**Your goal**
The reply should contain all of the data below, word for word.

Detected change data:
================

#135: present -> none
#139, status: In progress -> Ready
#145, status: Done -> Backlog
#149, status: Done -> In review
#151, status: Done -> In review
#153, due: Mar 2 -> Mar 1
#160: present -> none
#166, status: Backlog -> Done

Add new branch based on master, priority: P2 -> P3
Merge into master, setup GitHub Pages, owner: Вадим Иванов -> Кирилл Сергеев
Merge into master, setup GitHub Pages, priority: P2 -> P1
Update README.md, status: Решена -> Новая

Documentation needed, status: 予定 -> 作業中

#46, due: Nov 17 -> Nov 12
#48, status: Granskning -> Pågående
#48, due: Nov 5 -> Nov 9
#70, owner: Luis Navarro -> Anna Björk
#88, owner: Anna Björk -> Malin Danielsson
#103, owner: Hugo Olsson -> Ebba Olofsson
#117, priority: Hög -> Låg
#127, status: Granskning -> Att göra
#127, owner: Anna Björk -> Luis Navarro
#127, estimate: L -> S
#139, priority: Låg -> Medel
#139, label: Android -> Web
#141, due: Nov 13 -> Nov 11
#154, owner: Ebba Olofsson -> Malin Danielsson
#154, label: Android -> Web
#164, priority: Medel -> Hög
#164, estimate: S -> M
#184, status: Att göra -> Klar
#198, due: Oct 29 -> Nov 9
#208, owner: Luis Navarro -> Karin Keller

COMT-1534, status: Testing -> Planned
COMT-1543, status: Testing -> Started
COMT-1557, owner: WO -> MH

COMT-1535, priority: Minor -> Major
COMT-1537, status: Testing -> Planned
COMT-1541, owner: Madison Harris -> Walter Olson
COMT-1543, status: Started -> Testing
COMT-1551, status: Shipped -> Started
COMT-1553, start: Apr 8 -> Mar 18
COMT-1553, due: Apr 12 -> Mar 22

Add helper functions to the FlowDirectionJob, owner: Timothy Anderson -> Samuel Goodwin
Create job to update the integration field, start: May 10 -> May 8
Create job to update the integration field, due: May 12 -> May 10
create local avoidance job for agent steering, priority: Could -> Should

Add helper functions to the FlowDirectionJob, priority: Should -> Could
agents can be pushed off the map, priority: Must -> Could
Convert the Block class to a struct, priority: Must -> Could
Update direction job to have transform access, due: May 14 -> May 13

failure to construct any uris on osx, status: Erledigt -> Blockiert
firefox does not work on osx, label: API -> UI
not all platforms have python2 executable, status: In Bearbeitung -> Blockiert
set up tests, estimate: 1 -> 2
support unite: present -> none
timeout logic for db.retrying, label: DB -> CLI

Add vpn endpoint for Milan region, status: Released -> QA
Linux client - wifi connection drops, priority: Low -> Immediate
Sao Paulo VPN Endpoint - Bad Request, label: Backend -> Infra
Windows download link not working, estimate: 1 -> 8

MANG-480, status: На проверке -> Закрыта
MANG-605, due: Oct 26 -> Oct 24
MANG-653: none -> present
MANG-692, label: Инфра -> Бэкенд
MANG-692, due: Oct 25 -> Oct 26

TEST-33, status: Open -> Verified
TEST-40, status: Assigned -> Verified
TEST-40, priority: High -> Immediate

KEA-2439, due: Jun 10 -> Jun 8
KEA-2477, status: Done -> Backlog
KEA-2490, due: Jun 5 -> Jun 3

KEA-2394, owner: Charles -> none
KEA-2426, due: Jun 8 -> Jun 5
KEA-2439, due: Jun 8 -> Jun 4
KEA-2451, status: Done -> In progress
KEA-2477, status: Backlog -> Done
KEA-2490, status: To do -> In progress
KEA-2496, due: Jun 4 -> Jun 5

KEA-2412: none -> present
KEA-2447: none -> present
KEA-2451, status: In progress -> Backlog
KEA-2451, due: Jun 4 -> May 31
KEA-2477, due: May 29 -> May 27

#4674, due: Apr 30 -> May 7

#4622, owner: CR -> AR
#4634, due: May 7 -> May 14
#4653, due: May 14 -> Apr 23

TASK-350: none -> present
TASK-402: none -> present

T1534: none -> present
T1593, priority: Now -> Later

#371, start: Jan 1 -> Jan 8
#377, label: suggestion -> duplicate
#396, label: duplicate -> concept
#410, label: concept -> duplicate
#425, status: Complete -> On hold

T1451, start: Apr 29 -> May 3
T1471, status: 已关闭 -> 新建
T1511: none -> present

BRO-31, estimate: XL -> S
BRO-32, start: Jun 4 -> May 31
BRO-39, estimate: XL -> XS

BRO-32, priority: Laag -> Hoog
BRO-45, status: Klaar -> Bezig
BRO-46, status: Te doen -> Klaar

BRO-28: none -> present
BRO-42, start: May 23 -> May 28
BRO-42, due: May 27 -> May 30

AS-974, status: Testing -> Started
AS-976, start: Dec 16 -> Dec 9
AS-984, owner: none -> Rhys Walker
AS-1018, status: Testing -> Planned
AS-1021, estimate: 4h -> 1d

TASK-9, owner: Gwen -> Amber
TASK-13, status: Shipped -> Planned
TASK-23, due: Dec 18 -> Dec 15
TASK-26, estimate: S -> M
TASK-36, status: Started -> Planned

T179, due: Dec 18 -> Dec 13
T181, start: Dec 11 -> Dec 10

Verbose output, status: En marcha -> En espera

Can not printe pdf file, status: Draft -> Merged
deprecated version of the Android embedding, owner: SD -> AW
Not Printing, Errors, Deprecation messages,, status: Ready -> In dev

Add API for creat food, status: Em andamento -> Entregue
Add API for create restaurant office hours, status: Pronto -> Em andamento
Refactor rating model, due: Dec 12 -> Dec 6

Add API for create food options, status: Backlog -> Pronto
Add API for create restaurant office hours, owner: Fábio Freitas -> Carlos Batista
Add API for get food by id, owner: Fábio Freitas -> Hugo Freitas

================

**Response area**
#135: present -> none
#139, status: In progress -> Ready
#145, status: Done -> Backlog
#149, status: Done -> In review
#151, status: Done -> In review
#153, due: Mar 2 -> Mar 1
#160: present -> none
#166, status: Backlog -> Done

Add new branch based on master, priority: P2 -> P3
Merge into master, setup GitHub Pages, owner: Вадим Иванов -> Кирилл Сергеев
Merge into master, setup GitHub Pages, priority: P2 -> P1
Update README.md, status: Решена -> Новая

Documentation needed, status: 予定 -> 作業中

#46, due: Nov 17 -> Nov 12
#48, status: Granskning -> Pågående
#48, due: Nov 5 -> Nov 9
#70, owner: Luis Navarro -> Anna Björk
#88, owner: Anna Björk -> Malin Danielsson
#103, owner: Hugo Olsson -> Ebba Olofsson
#117, priority: Hög -> Låg
#127, status: Granskning -> Att göra
#127, owner: Anna Björk -> Luis Navarro
#127, estimate: L -> S
#139, priority: Låg -> Medel
#139, label: Android -> Web
#141, due: Nov 13 -> Nov 11
#154, owner: Ebba Olofsson -> Malin Danielsson
#154, label: Android -> Web
#164, priority: Medel -> Hög
#164, estimate: S -> M
#184, status: Att göra -> Klar
#198, due: Oct 29 -> Nov 9
#208, owner: Luis Navarro -> Karin Keller

COMT-1534, status: Testing -> Planned
COMT-1543, status: Testing -> Started
COMT-1557, owner: WO -> MH

COMT-1535, priority: Minor -> Major
COMT-1537, status: Testing -> Planned
COMT-1541, owner: Madison Harris -> Walter Olson
COMT-1543, status: Started -> Testing
COMT-1551, status: Shipped -> Started
COMT-1553, start: Apr 8 -> Mar 18
COMT-1553, due: Apr 12 -> Mar 22

Add helper functions to the FlowDirectionJob, owner: Timothy Anderson -> Samuel Goodwin
Create job to update the integration field, start: May 10 -> May 8
Create job to update the integration field, due: May 12 -> May 10
create local avoidance job for agent steering, priority: Could -> Should

Add helper functions to the FlowDirectionJob, priority: Should -> Could
agents can be pushed off the map, priority: Must -> Could
Convert the Block class to a struct, priority: Must -> Could
Update direction job to have transform access, due: May 14 -> May 13

failure to construct any uris on osx, status: Erledigt -> Blockiert
firefox does not work on osx, label: API -> UI
not all platforms have python2 executable, status: In Bearbeitung -> Blockiert
set up tests, estimate: 1 -> 2
support unite: present -> none
timeout logic for db.retrying, label: DB -> CLI

Add vpn endpoint for Milan region, status: Released -> QA
Linux client - wifi connection drops, priority: Low -> Immediate
Sao Paulo VPN Endpoint - Bad Request, label: Backend -> Infra
Windows download link not working, estimate: 1 -> 8

MANG-480, status: На проверке -> Закрыта
MANG-605, due: Oct 26 -> Oct 24
MANG-653: none -> present
MANG-692, label: Инфра -> Бэкенд
MANG-692, due: Oct 25 -> Oct 26

TEST-33, status: Open -> Verified
TEST-40, status: Assigned -> Verified
TEST-40, priority: High -> Immediate

KEA-2439, due: Jun 10 -> Jun 8
KEA-2477, status: Done -> Backlog
KEA-2490, due: Jun 5 -> Jun 3

KEA-2394, owner: Charles -> none
KEA-2426, due: Jun 8 -> Jun 5
KEA-2439, due: Jun 8 -> Jun 4
KEA-2451, status: Done -> In progress
KEA-2477, status: Backlog -> Done
KEA-2490, status: To do -> In progress
KEA-2496, due: Jun 4 -> Jun 5

KEA-2412: none -> present
KEA-2447: none -> present
KEA-2451, status: In progress -> Backlog
KEA-2451, due: Jun 4 -> May 31
KEA-2477, due: May 29 -> May 27

#4674, due: Apr 30 -> May 7

#4622, owner: CR -> AR
#4634, due: May 7 -> May 14
#4653, due: May 14 -> Apr 23

TASK-350: none -> present
TASK-402: none -> present

T1534: none -> present
T1593, priority: Now -> Later

#371, start: Jan 1 -> Jan 8
#377, label: suggestion -> duplicate
#396, label: duplicate -> concept
#410, label: concept -> duplicate
#425, status: Complete -> On hold

T1451, start: Apr 29 -> May 3
T1471, status: 已关闭 -> 新建
T1511: none -> present

BRO-31, estimate: XL -> S
BRO-32, start: Jun 4 -> May 31
BRO-39, estimate: XL -> XS

BRO-32, priority: Laag -> Hoog
BRO-45, status: Klaar -> Bezig
BRO-46, status: Te doen -> Klaar

BRO-28: none -> present
BRO-42, start: May 23 -> May 28
BRO-42, due: May 27 -> May 30

AS-974, status: Testing -> Started
AS-976, start: Dec 16 -> Dec 9
AS-984, owner: none -> Rhys Walker
AS-1018, status: Testing -> Planned
AS-1021, estimate: 4h -> 1d

TASK-9, owner: Gwen -> Amber
TASK-13, status: Shipped -> Planned
TASK-23, due: Dec 18 -> Dec 15
TASK-26, estimate: S -> M
TASK-36, status: Started -> Planned

T179, due: Dec 18 -> Dec 13
T181, start: Dec 11 -> Dec 10

Verbose output, status: En marcha -> En espera

Can not printe pdf file, status: Draft -> Merged
deprecated version of the Android embedding, owner: SD -> AW
Not Printing, Errors, Deprecation messages,, status: Ready -> In dev

Add API for creat food, status: Em andamento -> Entregue
Add API for create restaurant office hours, status: Pronto -> Em andamento
Refactor rating model, due: Dec 12 -> Dec 6

Add API for create food options, status: Backlog -> Pronto
Add API for create restaurant office hours, owner: Fábio Freitas -> Carlos Batista
Add API for get food by id, owner: Fábio Freitas -> Hugo Freitas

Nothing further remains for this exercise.